What the task requires
Copy the entries word for word, starting at the beginning of the entries and ending at the line that contains "Shows: 11,49", with both ends included. Leave the pictures out of your answer.
-- START Listed entries --
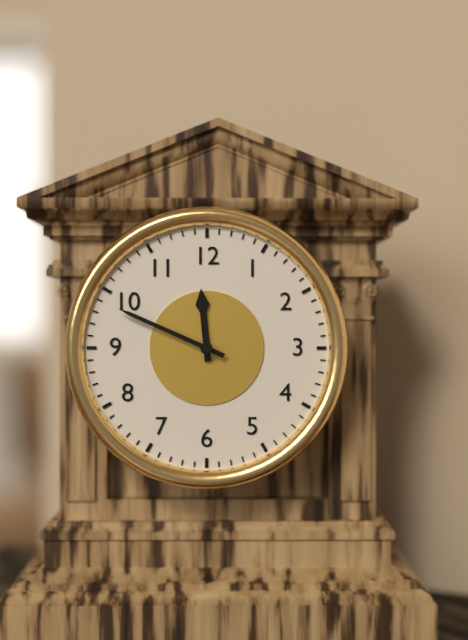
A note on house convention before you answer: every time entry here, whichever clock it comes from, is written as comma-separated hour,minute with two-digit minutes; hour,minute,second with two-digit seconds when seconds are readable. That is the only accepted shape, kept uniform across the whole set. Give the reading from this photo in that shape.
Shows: 11,49
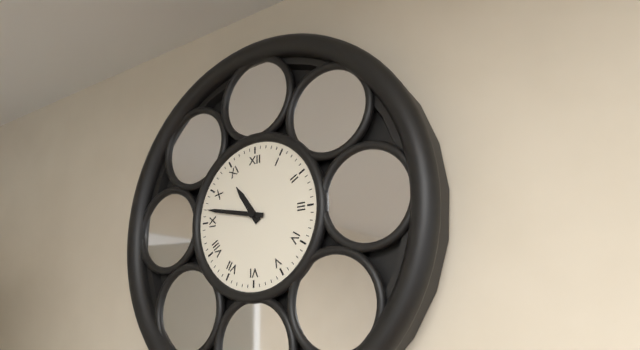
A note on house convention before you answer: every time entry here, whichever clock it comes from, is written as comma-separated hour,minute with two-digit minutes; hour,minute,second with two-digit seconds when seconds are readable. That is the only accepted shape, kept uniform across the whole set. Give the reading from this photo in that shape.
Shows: 10,47
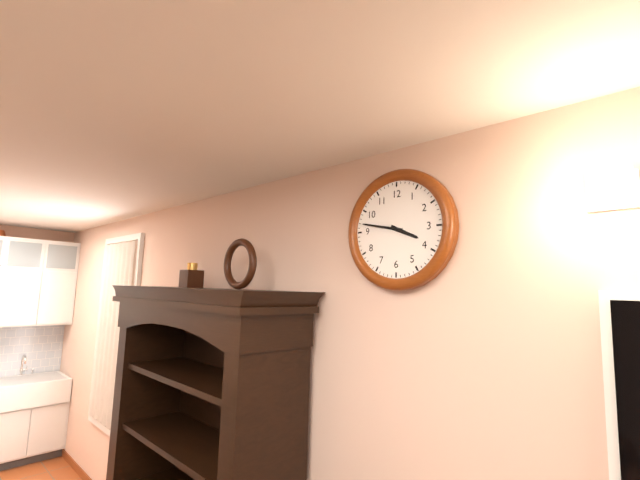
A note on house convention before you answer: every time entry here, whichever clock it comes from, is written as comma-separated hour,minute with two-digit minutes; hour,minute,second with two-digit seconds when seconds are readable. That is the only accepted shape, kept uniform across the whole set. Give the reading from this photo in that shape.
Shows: 3,47
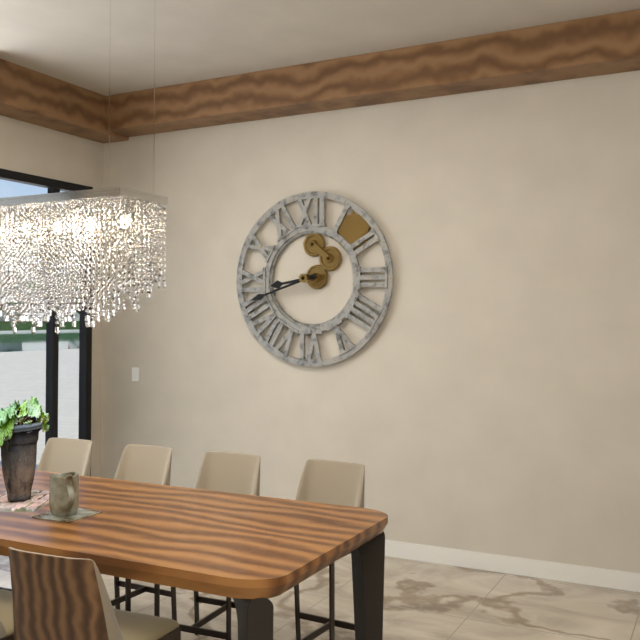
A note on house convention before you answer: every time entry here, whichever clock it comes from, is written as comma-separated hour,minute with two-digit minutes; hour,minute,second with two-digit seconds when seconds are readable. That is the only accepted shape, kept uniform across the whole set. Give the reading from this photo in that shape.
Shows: 8,42
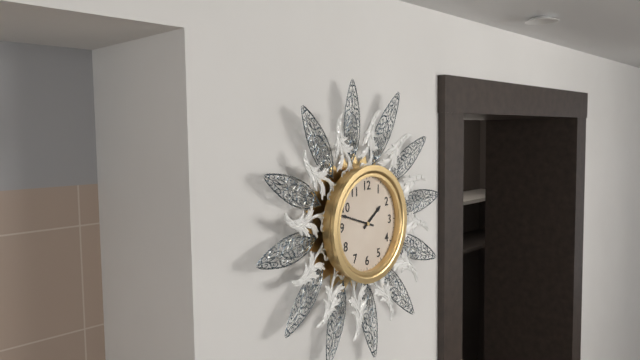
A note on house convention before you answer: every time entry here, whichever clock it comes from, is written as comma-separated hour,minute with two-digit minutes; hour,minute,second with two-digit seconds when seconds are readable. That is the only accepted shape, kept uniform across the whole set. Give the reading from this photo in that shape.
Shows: 1,48
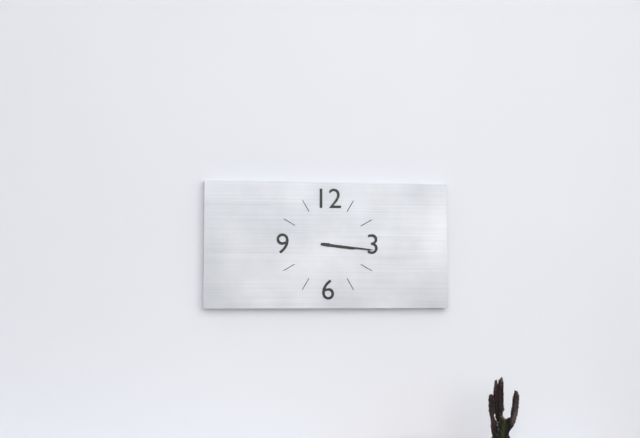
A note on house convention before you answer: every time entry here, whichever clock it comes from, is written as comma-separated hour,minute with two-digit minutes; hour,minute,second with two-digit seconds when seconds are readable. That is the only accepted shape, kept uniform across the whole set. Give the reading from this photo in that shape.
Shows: 3,16
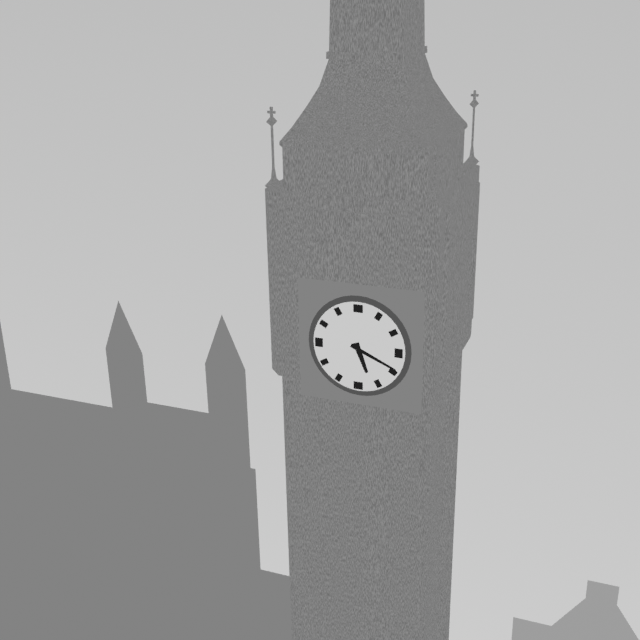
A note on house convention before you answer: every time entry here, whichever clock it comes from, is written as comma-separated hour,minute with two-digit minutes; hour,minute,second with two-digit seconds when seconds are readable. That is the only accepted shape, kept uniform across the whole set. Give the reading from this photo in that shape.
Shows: 5,19
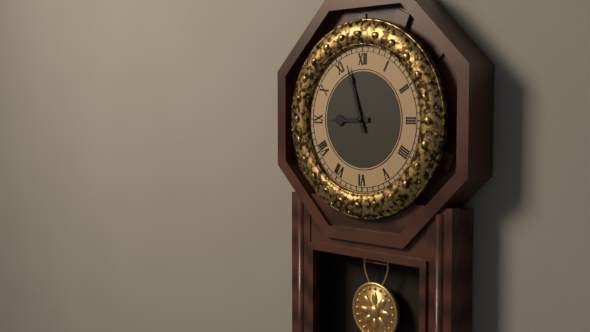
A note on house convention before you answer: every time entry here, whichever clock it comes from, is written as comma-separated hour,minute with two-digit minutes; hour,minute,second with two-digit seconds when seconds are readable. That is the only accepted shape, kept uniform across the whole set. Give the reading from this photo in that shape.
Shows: 8,57
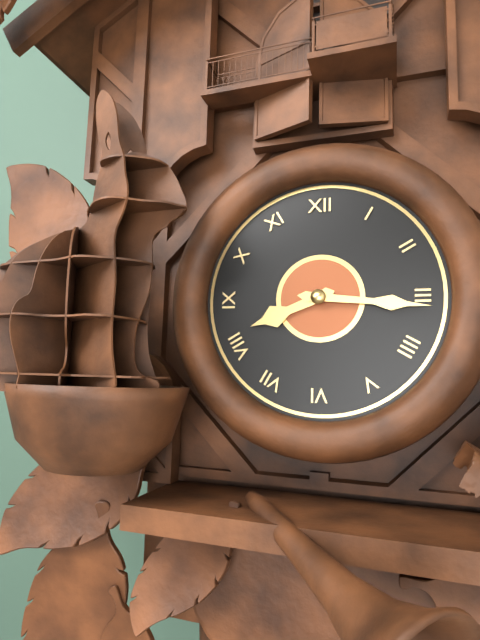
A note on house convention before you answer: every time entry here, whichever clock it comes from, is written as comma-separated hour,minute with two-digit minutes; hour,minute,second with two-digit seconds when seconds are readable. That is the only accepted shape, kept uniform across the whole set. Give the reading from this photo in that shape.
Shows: 8,16
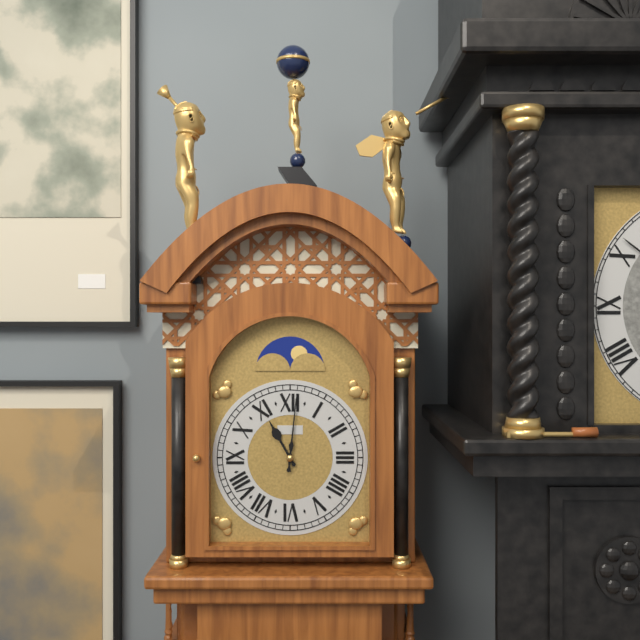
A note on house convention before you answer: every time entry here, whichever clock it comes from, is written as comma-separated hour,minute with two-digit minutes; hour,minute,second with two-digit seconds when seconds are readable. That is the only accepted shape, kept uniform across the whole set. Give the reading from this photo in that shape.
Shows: 11,01
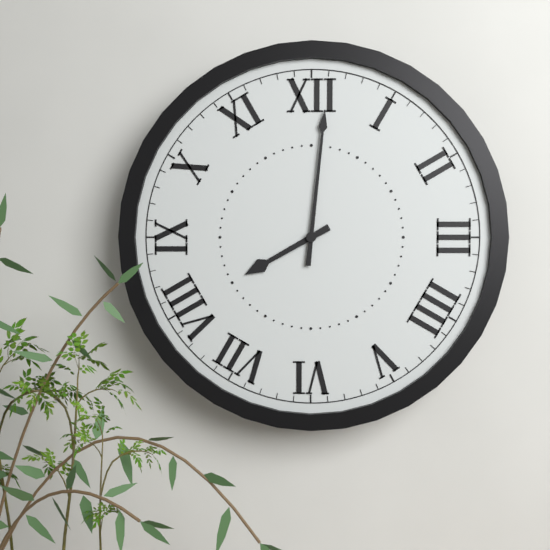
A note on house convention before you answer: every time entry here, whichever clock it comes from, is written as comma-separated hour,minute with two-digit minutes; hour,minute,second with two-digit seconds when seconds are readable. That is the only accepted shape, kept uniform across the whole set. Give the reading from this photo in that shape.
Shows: 8,01
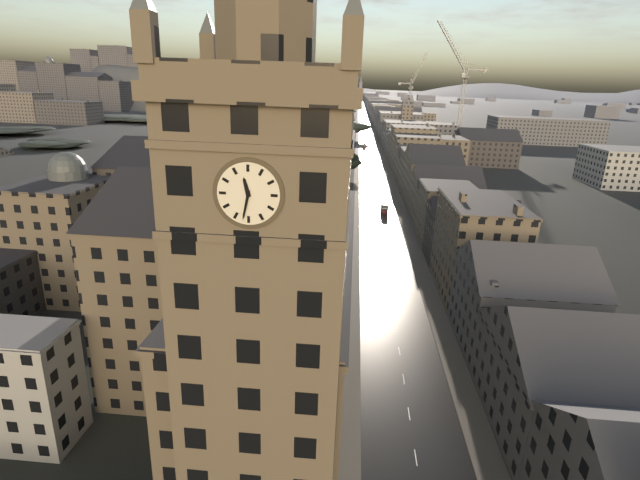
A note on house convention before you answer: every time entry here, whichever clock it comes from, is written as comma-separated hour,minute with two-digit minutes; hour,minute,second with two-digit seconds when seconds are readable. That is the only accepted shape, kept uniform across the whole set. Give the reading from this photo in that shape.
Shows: 11,32
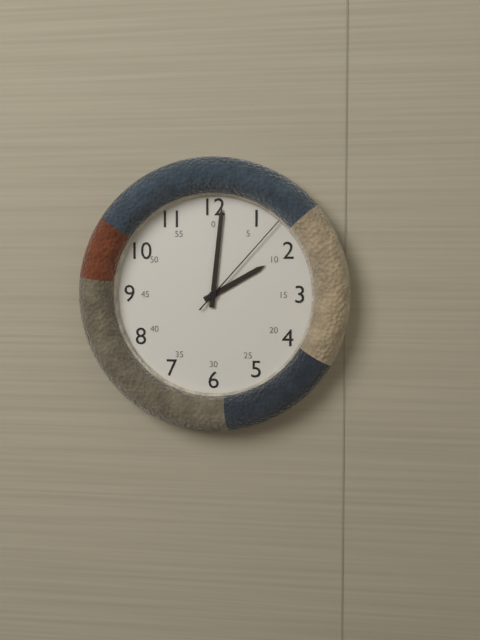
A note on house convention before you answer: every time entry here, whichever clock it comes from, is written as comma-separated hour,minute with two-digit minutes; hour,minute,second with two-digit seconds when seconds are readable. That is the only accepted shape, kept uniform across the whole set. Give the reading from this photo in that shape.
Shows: 2,01,07
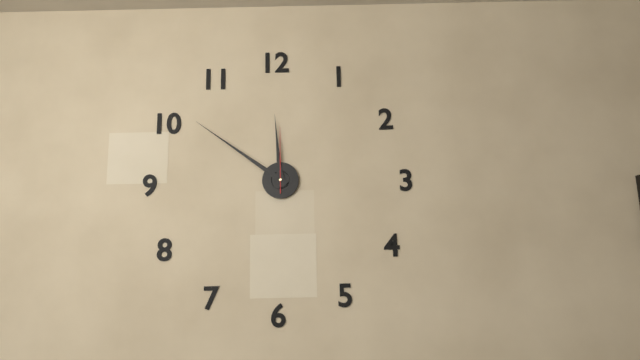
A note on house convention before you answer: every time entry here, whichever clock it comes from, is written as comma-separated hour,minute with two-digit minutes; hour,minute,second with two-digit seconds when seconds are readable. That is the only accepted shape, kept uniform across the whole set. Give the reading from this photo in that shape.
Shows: 11,51,00
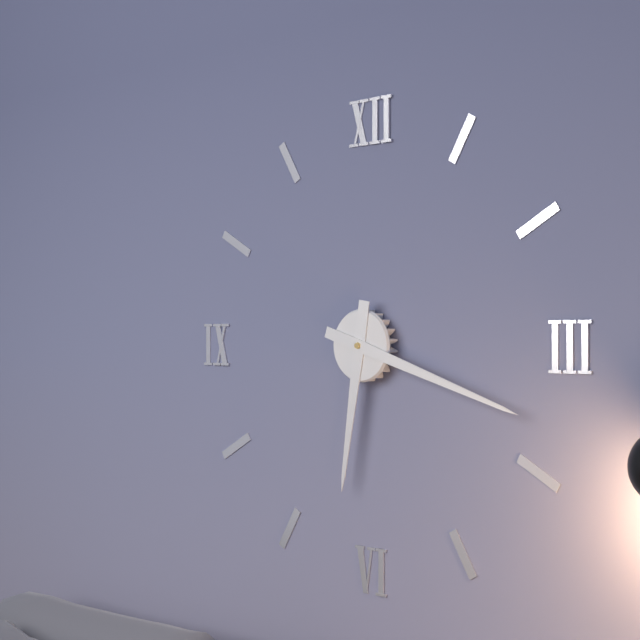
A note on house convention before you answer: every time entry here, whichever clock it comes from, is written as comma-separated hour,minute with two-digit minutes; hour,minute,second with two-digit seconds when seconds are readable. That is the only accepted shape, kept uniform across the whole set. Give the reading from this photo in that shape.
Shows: 6,18
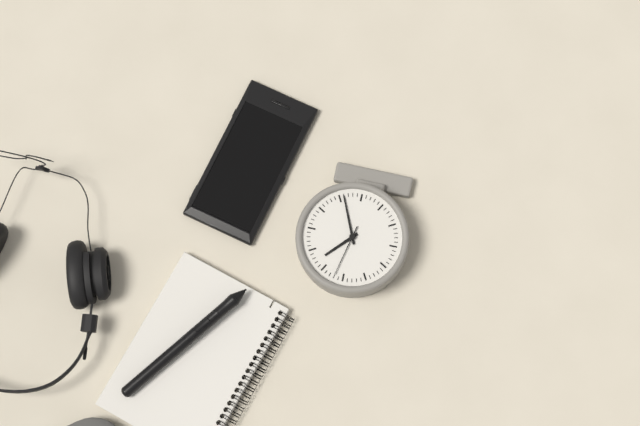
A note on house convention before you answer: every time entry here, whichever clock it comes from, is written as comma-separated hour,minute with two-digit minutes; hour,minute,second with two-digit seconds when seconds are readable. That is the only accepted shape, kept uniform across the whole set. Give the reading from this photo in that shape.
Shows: 1,26,02
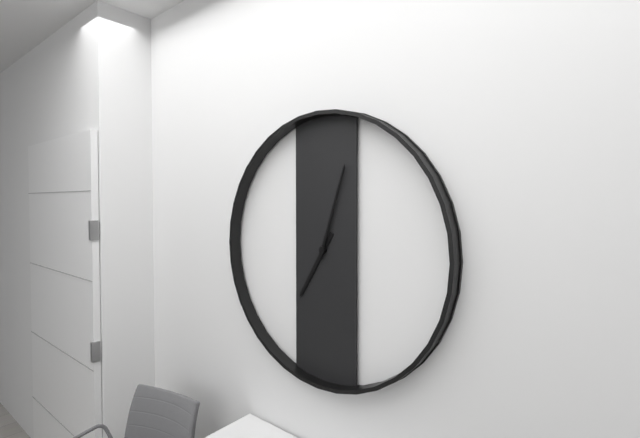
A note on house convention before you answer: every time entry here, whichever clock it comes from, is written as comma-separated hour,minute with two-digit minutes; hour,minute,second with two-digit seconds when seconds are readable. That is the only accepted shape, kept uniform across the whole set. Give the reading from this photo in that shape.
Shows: 7,03
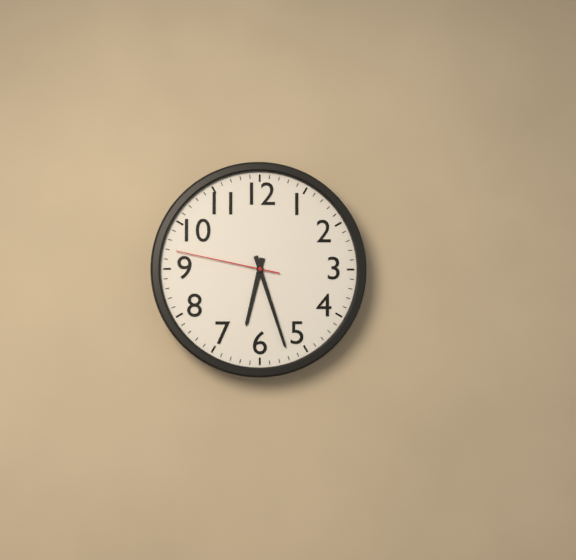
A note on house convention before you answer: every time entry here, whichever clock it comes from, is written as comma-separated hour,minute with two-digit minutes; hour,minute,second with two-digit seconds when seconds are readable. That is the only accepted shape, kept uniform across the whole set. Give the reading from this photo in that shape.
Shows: 6,27,47
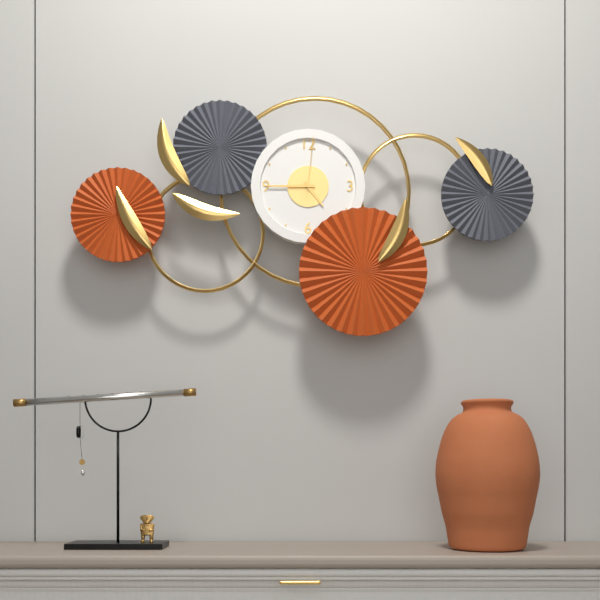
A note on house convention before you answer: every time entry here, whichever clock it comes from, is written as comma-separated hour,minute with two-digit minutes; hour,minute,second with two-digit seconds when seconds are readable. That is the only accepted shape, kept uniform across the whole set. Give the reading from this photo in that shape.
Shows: 4,45,01
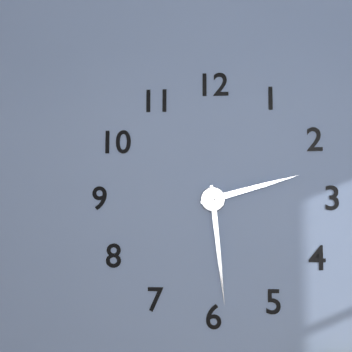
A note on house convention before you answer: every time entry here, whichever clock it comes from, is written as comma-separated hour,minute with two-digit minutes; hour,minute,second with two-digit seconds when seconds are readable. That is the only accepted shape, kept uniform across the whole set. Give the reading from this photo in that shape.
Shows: 2,29
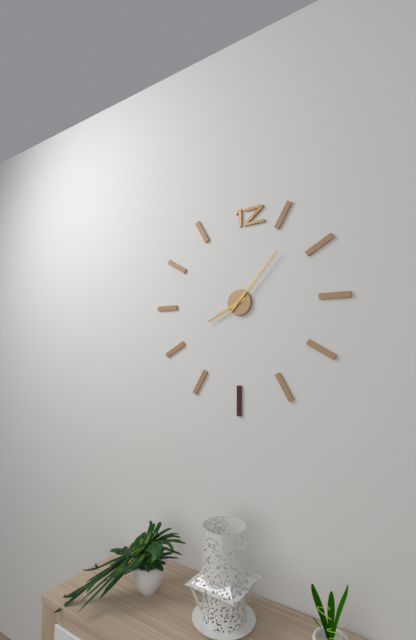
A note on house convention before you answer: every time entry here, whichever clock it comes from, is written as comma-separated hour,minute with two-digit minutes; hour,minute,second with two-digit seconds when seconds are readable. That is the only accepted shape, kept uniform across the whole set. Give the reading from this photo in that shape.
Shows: 8,07
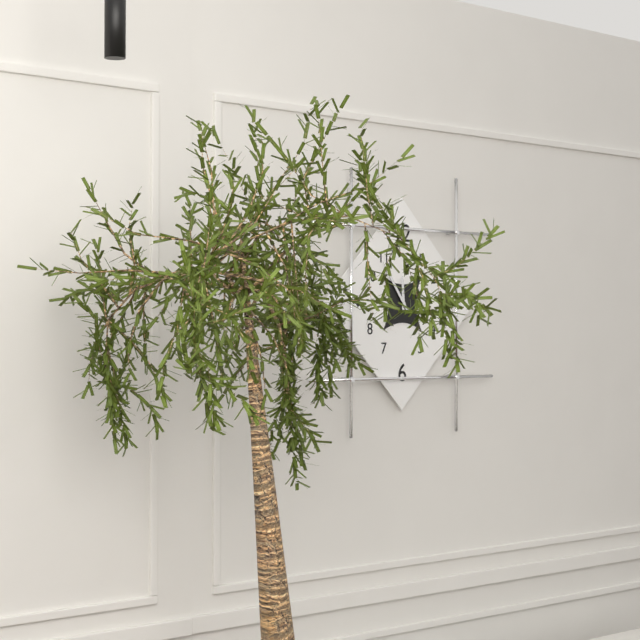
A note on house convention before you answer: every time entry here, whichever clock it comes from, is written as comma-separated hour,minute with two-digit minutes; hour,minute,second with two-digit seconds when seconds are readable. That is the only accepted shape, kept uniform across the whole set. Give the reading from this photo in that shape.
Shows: 11,54
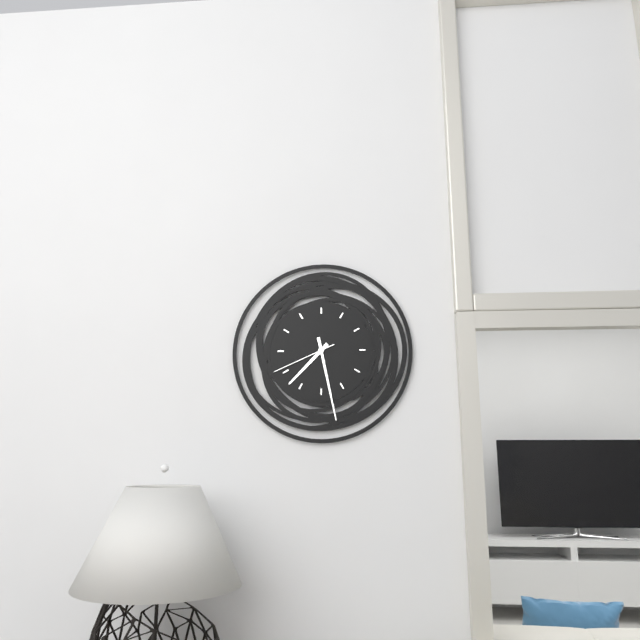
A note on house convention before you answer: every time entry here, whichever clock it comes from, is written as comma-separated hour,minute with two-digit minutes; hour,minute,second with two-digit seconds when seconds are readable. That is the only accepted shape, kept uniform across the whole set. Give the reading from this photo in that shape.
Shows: 7,28,41
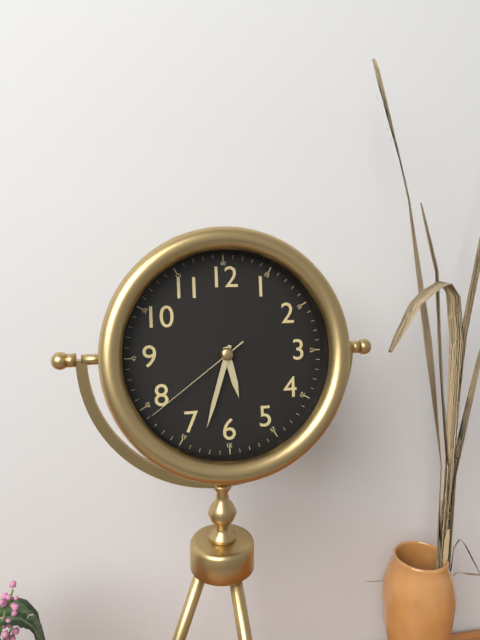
-- END Listed entries --
Completed exercise
A note on house convention before you answer: every time entry here, whichever clock it comes from, is written as comma-separated hour,minute with two-digit minutes; hour,minute,second with two-digit seconds when seconds are readable. That is the only accepted shape, kept uniform across the whole set. Give the reading from this photo in that shape.
Shows: 11,49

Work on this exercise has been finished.